The Robert H. Lurie Comprehensive Cancer Center, Northwestern University Feinberg School of Medicine, Chicago, IL, USA.
Sci Adv. 2025 Jul 18;11(29):eadw5228. doi: 10.1126/sciadv.adw5228. Epub 2025 Jul 16.

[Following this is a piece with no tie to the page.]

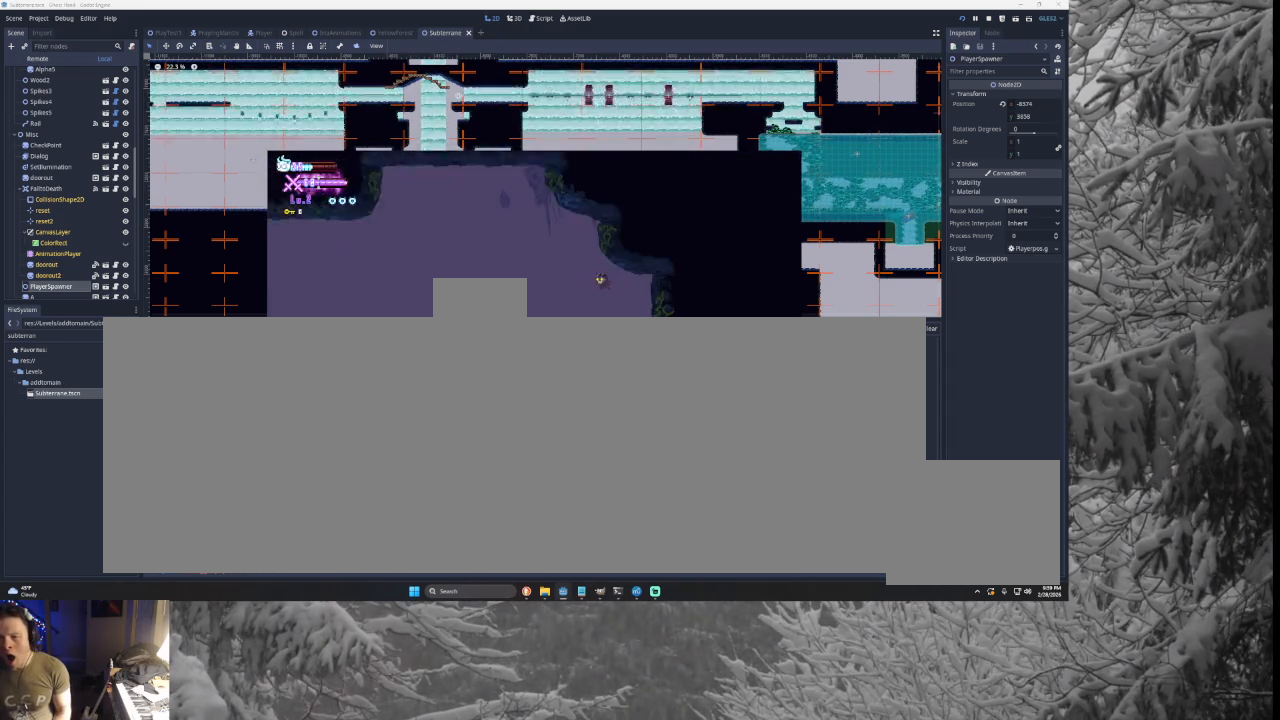
{"buttons": [], "left_stick": "left", "right_stick": "center", "events": []}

MYC is a key driver in many aggressive and therapy-resistant cancers. We have developed and characterized a small-molecule MYC inhibitor named MYCi975. To uncover combination strategies for MYC inhibitors, we conducted a genome-wide CRISPR screen using MYCi975. This screen revealed a notable synthetic lethality when MYC inhibition was paired with disruption of mitochondrial complex I components, but not other complexes. Mechanistically, MYC inhibition reduced oxidative phosphorylation and glycolysis, triggering a compensatory up-regulation of complex I genes. Consequently, genetic or pharmacological targeting of complex I sensitized tumors to MYCi975 treatment, leading to increased purine catabolism and infiltration of CD8 T cells and macrophages into tumors. Additionally, a wide range of tumor cells with lower complex I expression showed increased MYC dependency. These results indicate that metabolic adaptation to MYC inhibition exposes a targetable weakness at complex I and provide a rational strategy for combination therapy with emerging MYC inhibitors.
MYC是许多侵袭性和难治性癌症的关键驱动因素。我们开发并鉴定了一种名为MYCi975的小分子MYC抑制剂。为了揭示MYC抑制剂的联合策略,我们使用MYCi975进行了全基因组CRISPR筛选。该筛选揭示了在MYC抑制与线粒体复合物I成分的破坏配对时存在显著的合成致死性,但与其他复合物配对时则没有。从机制上讲,MYC抑制降低了氧化磷酸化和糖酵解,触发了复合物I基因的代偿性上调。因此,对复合物I进行基因或药理学靶向可使肿瘤对MYCi975治疗敏感,导致嘌呤分解代谢增加以及CD8 T细胞和巨噬细胞浸润到肿瘤中。此外,一系列复合物I表达较低的肿瘤细胞显示出对MYC的依赖性增加。这些结果表明,对MYC抑制的代谢适应暴露了复合物I处一个可靶向的弱点,并为与新兴的MYC抑制剂联合治疗提供了合理的策略。